W wyścigu Belak pokazał jednak charakter i determinację. Startując z 18. miejsca, awansował na 14. pozycję na mecie, mimo że już po starcie musiał unikać incydentu z udziałem innego zawodnika, co utrudniło mu kontakt z główną grupą.
– Po starcie doszło do upadku jednego z zawodników i musiałem mocno odpuścić, żeby uniknąć kolizji. To od razu oddzieliło mnie od grupy, z którą chciałem walczyć o wyższe pozycje. Mimo to starałem się trzymać mocne tempo i zyskać kilka miejsc – relacjonuje Jakub.
Chociaż tym razem nie udało się powalczyć o większą ilość punktów, Jakub i tak awansował na 13 pozycję w klasyfikacji generalnej. Belak wraca z Vallelungi z kolejną porcją doświadczenia i motywacją do dalszej pracy.
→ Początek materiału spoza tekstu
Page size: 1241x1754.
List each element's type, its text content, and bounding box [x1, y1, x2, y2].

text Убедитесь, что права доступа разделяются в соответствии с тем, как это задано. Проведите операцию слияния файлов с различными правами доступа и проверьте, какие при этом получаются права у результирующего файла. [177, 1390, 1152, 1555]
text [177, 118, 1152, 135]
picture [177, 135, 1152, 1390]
– Jestem świadomy tego, na czym muszę się skupić następnym razem – tym razem znów na torze Misano World Circuit Marco Simoncelli, który nieco bardziej już znam. Wiem, że tempo jest, ale trzeba je lepiej wykorzystać w kluczowych momentach weekendu – szczególnie w kwalifikacjach – podkreśla.
W najbliższy piątek tj. 4 lipca, odbędzie się Track Day na torze w Biłgoraju organizowany wraz z JC GROUP przez jednego z partnerów Kuby – Pirelli Polska. Zapowiada się bardzo ciekawy weekend gdzie będzie można pojeździć z Kubą i innymi zawodnikami.